Directions: Leave the pictures out and write out the rest of the listing word for word.

Dataset section:
· · · · ·
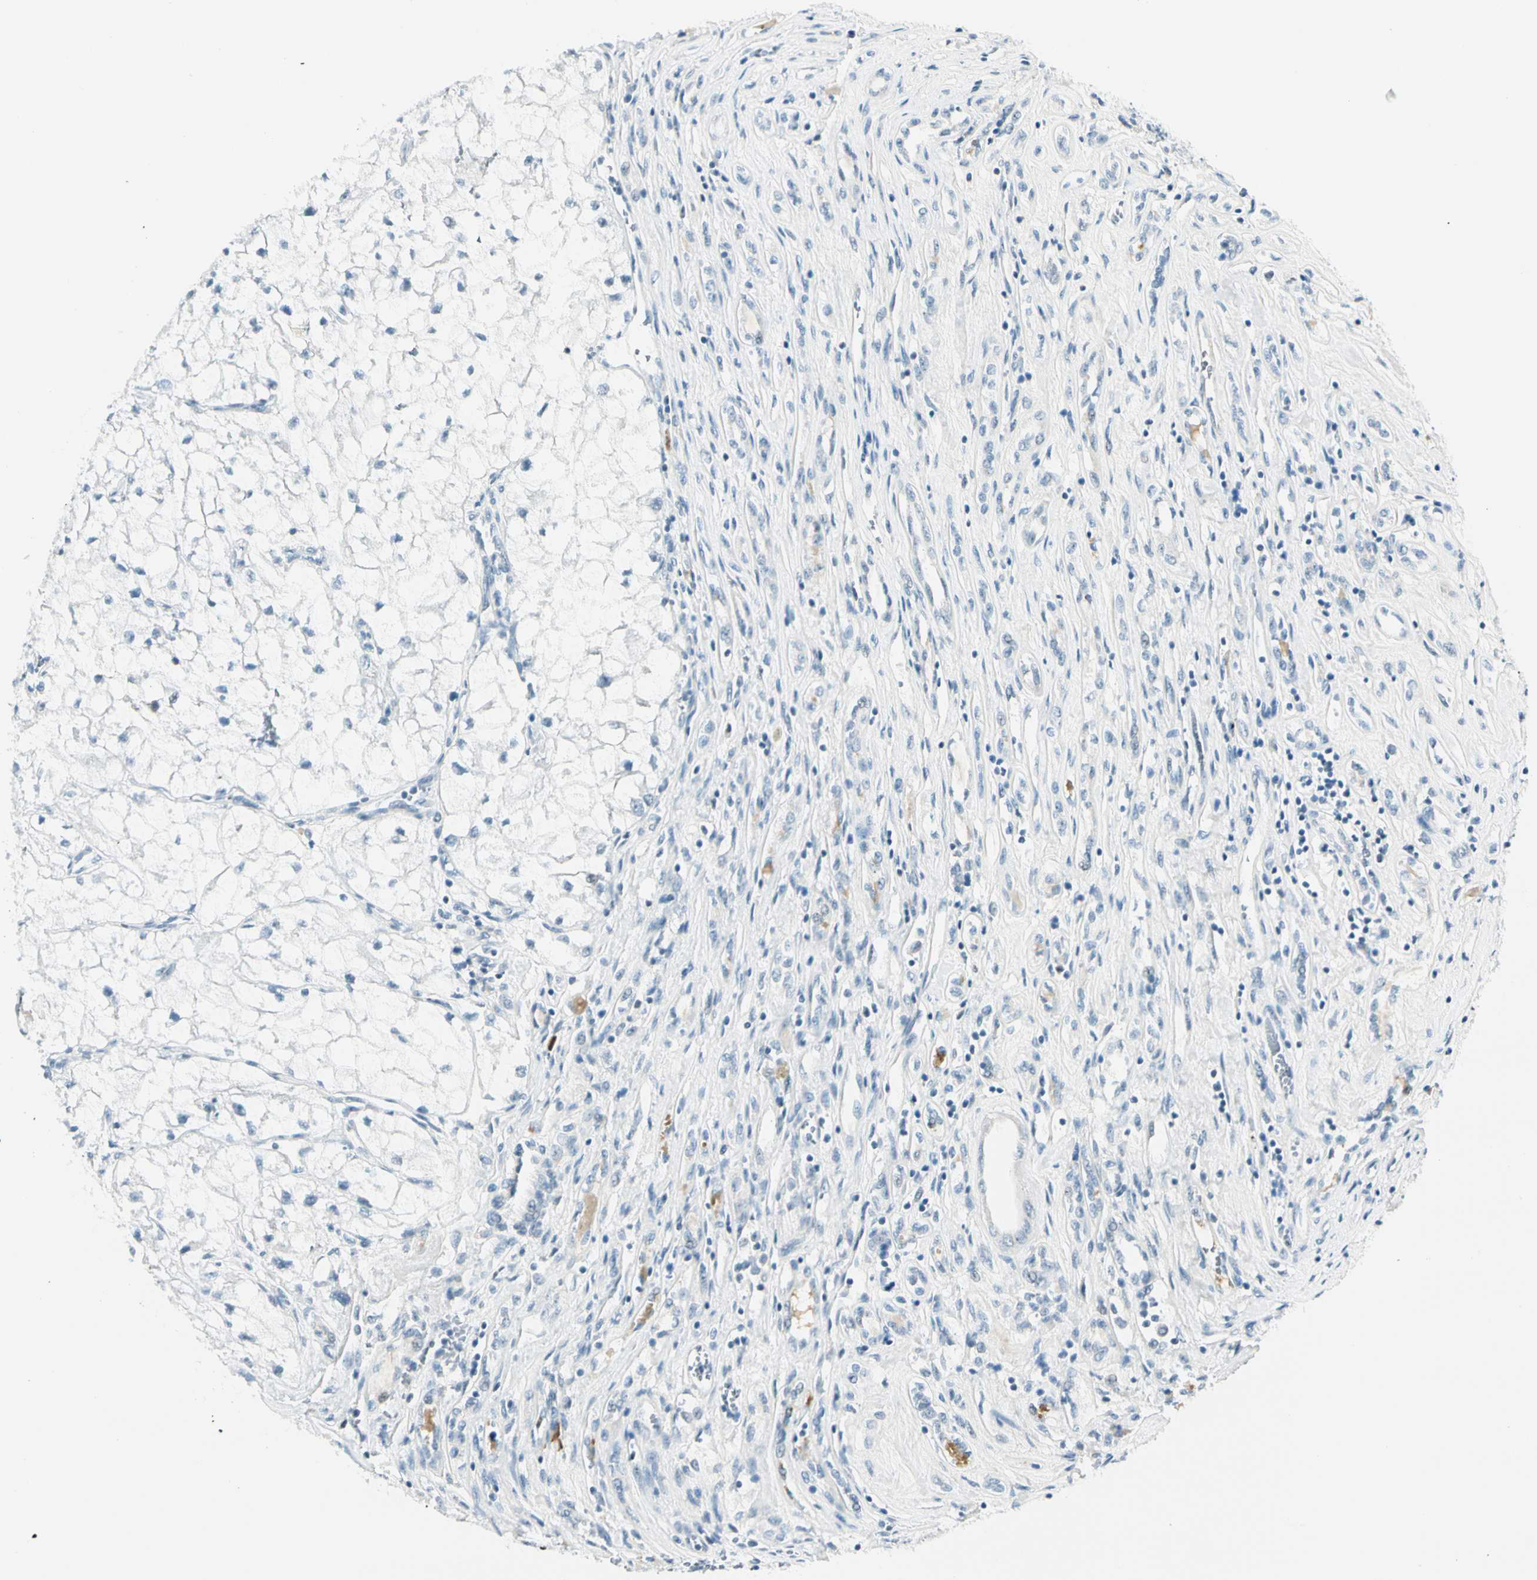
{"staining": {"intensity": "negative", "quantity": "none", "location": "none"}, "tissue": "renal cancer", "cell_type": "Tumor cells", "image_type": "cancer", "snomed": [{"axis": "morphology", "description": "Adenocarcinoma, NOS"}, {"axis": "topography", "description": "Kidney"}], "caption": "Tumor cells show no significant expression in adenocarcinoma (renal). Nuclei are stained in blue.", "gene": "ZSCAN1", "patient": {"sex": "female", "age": 70}}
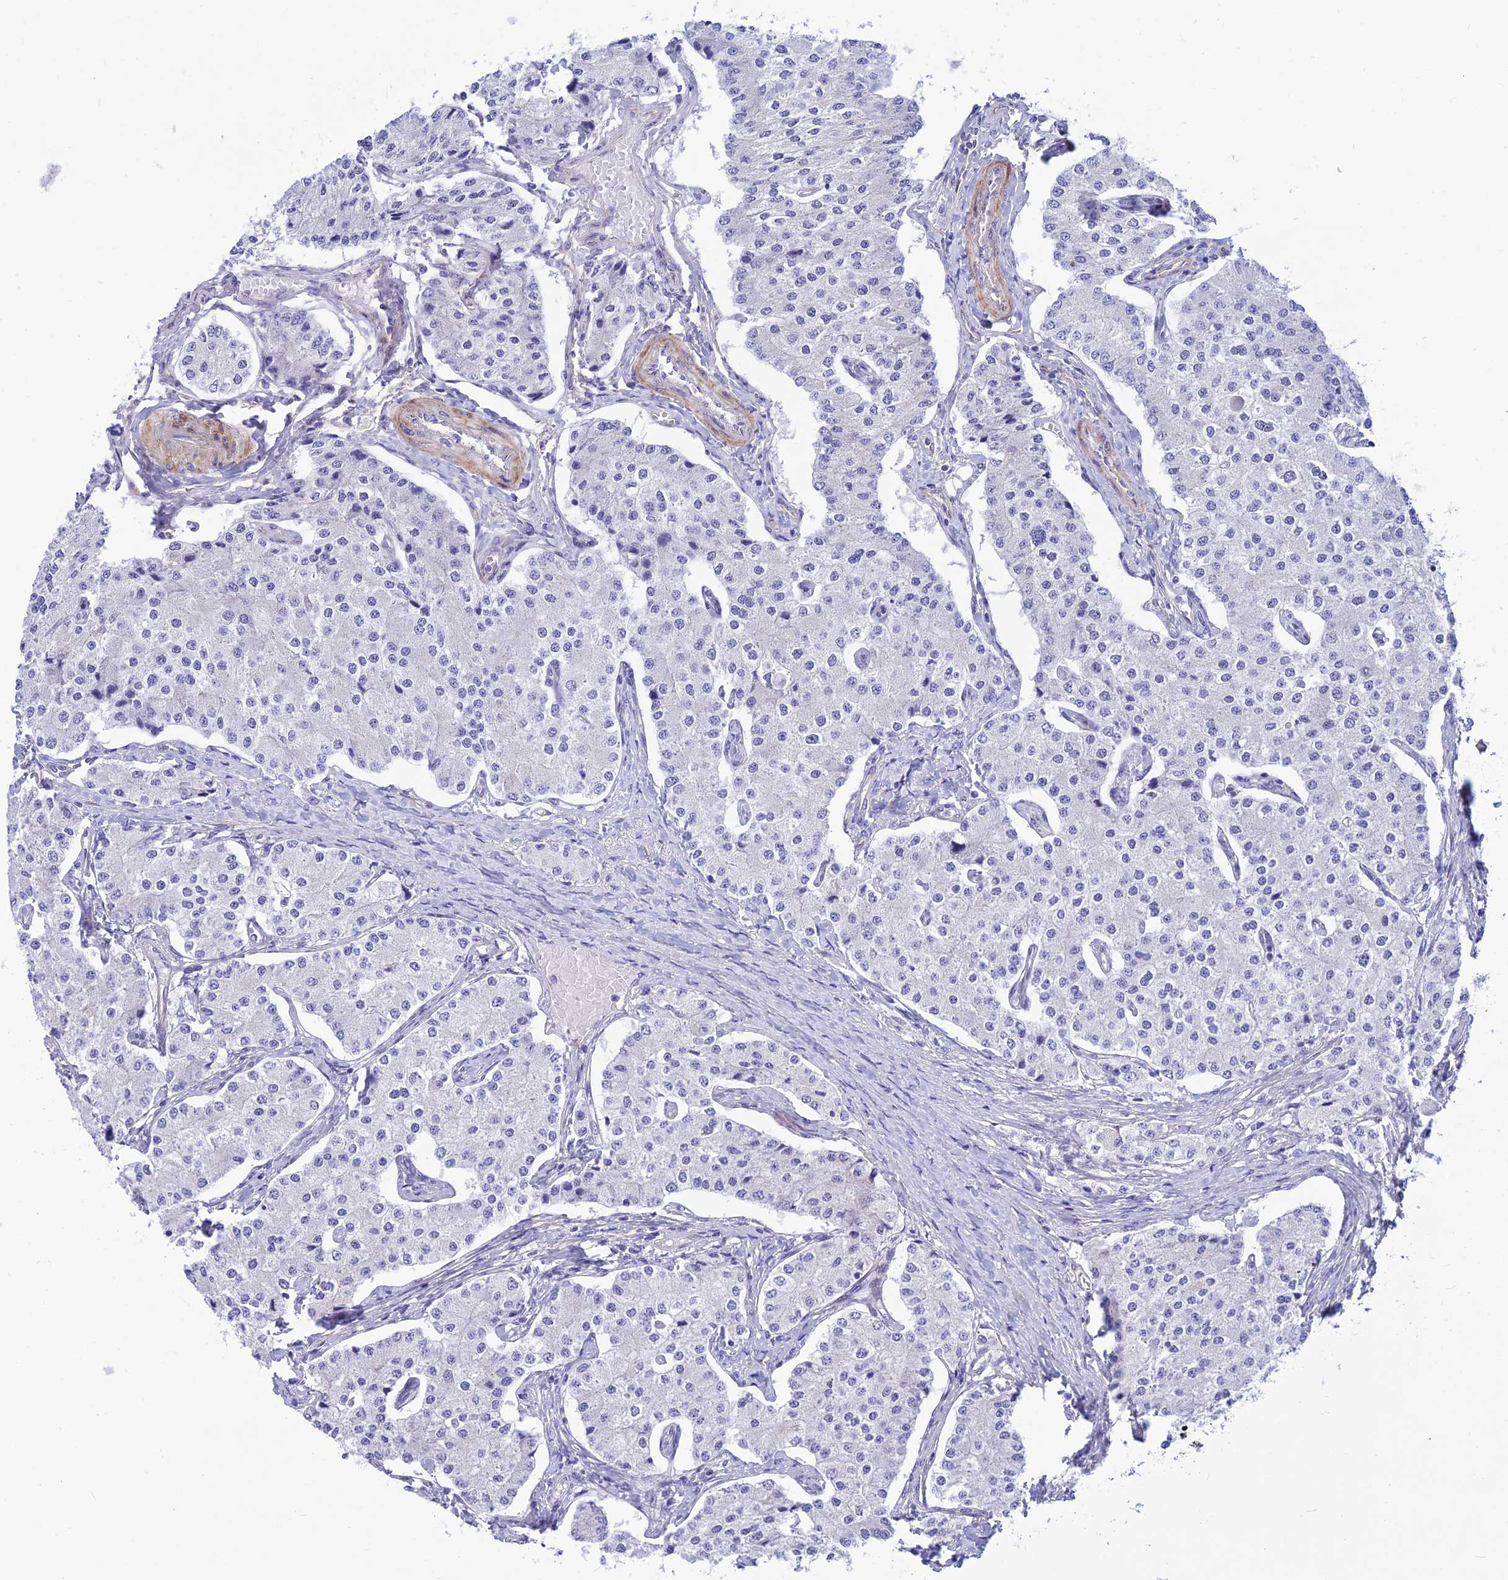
{"staining": {"intensity": "negative", "quantity": "none", "location": "none"}, "tissue": "carcinoid", "cell_type": "Tumor cells", "image_type": "cancer", "snomed": [{"axis": "morphology", "description": "Carcinoid, malignant, NOS"}, {"axis": "topography", "description": "Colon"}], "caption": "Tumor cells show no significant expression in malignant carcinoid.", "gene": "FAM186B", "patient": {"sex": "female", "age": 52}}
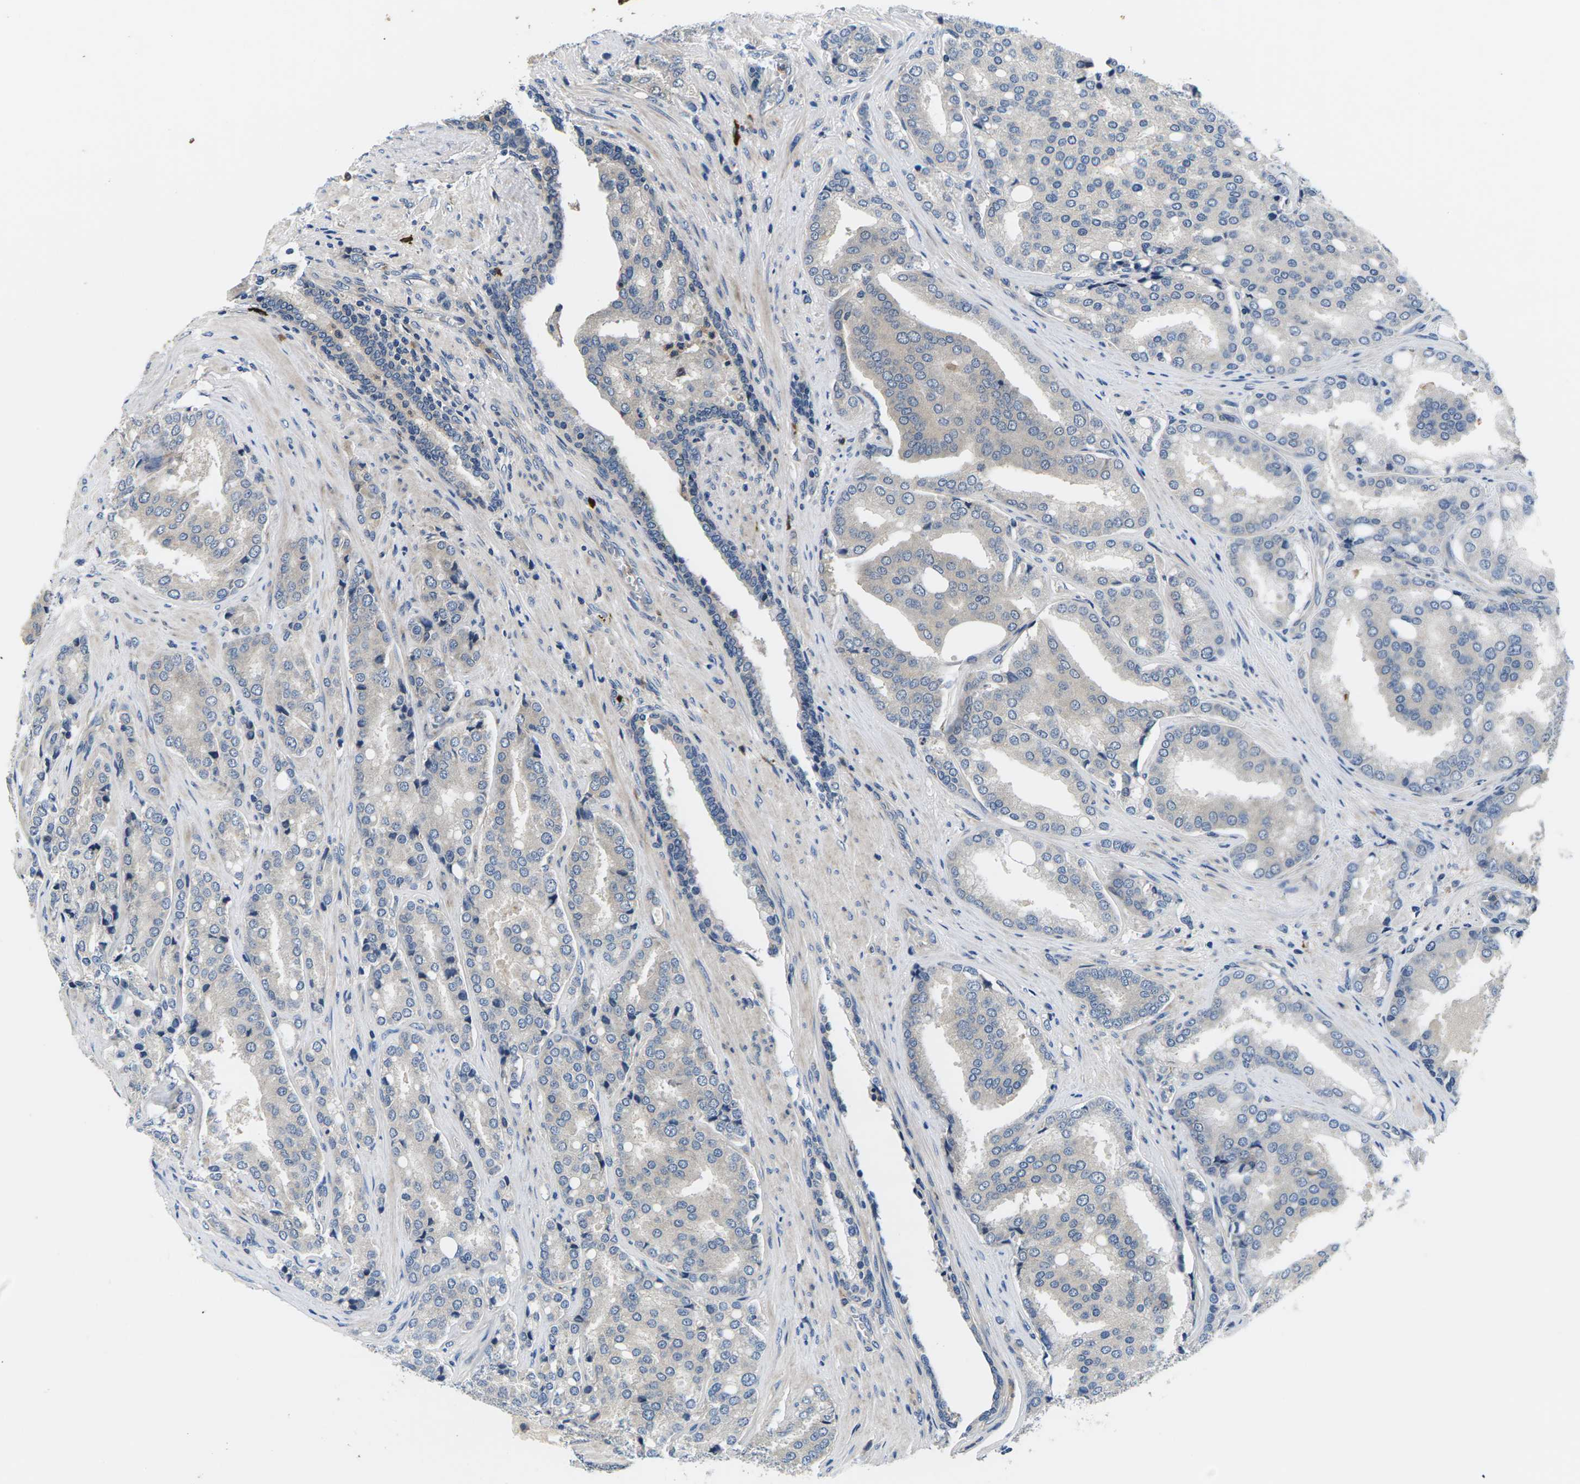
{"staining": {"intensity": "negative", "quantity": "none", "location": "none"}, "tissue": "prostate cancer", "cell_type": "Tumor cells", "image_type": "cancer", "snomed": [{"axis": "morphology", "description": "Adenocarcinoma, High grade"}, {"axis": "topography", "description": "Prostate"}], "caption": "The histopathology image displays no staining of tumor cells in adenocarcinoma (high-grade) (prostate).", "gene": "PLCE1", "patient": {"sex": "male", "age": 50}}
· · · · ·
Answer box:
{"staining": {"intensity": "negative", "quantity": "none", "location": "none"}, "tissue": "renal cancer", "cell_type": "Tumor cells", "image_type": "cancer", "snomed": [{"axis": "morphology", "description": "Adenocarcinoma, NOS"}, {"axis": "topography", "description": "Kidney"}], "caption": "Tumor cells show no significant expression in adenocarcinoma (renal). Nuclei are stained in blue.", "gene": "ZSCAN1", "patient": {"sex": "female", "age": 70}}
{"staining": {"intensity": "negative", "quantity": "none", "location": "none"}, "tissue": "carcinoid", "cell_type": "Tumor cells", "image_type": "cancer", "snomed": [{"axis": "morphology", "description": "Carcinoid, malignant, NOS"}, {"axis": "topography", "description": "Colon"}], "caption": "Tumor cells show no significant expression in malignant carcinoid.", "gene": "FAM186B", "patient": {"sex": "female", "age": 52}}
{"staining": {"intensity": "negative", "quantity": "none", "location": "none"}, "tissue": "prostate cancer", "cell_type": "Tumor cells", "image_type": "cancer", "snomed": [{"axis": "morphology", "description": "Adenocarcinoma, High grade"}, {"axis": "topography", "description": "Prostate"}], "caption": "The histopathology image displays no staining of tumor cells in adenocarcinoma (high-grade) (prostate).", "gene": "PLCE1", "patient": {"sex": "male", "age": 50}}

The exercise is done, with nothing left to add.